Changes on the Green
Jill Space, deputy director of the Sussex County Board of County Commissioners, said the county is making immediate changes to the Newton Green, a county-owned park, which is a popular place for the homeless to gather.
“The benches at the park were temporarily removed in order to add dividers to them so people sit on them, not lay down on them,” she said. “We will be passing an ordinance officially making the hours of the park dawn to dusk and installing signs stating any belongings left in the park will be removed by the county.”
Space said she and three other commissioners have been to Newton to meet with members of the homeless population and the nonprofit community.
“Many of the people in this population in Newton are not from Newton,” she said. “One thing I think the state’s Department of Community Affairs (DCA) will do is identify the ZIP Code of an individual’s last address so if someone is in Newton but from South Jersey and wants to be housed, they will be housed back in South Jersey.”
While the county is allocated state funds to find temporary housing for individuals, they often are not enough, she said.
“The county has money to buy hotel rooms for individuals, but we are regulated by the state to only $45 a night per room. We cannot get enough rooms at that rate.”
Russo and others will be working with the office of Mike Callahan, director of the DCA’s Office of Homelessness Prevention.

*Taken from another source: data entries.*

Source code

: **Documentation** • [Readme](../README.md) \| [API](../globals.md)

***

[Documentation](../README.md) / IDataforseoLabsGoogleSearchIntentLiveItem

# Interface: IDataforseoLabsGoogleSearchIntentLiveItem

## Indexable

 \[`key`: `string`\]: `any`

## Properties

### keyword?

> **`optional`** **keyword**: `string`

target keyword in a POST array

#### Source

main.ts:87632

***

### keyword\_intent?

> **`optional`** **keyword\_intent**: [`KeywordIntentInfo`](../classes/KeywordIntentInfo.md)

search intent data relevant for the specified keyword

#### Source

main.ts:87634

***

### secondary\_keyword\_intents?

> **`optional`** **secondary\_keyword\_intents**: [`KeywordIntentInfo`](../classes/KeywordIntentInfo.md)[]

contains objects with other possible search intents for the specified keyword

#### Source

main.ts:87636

“Mike Callahan will be reaching out to Zufall Health, Family Promise and Mental Health Association along with the Samaritan Inn to get everybody on the same page because the state guides a lot of the operation of how this works in the nonprofit world,” Russo said.
“In the next few weeks, he will start getting us staffing from the state level, maybe two people half days four days a week, to help us with plan implementation. They will work with me, with Barry, with the county to create an ecosystem where the town oversees this more directly than ever.”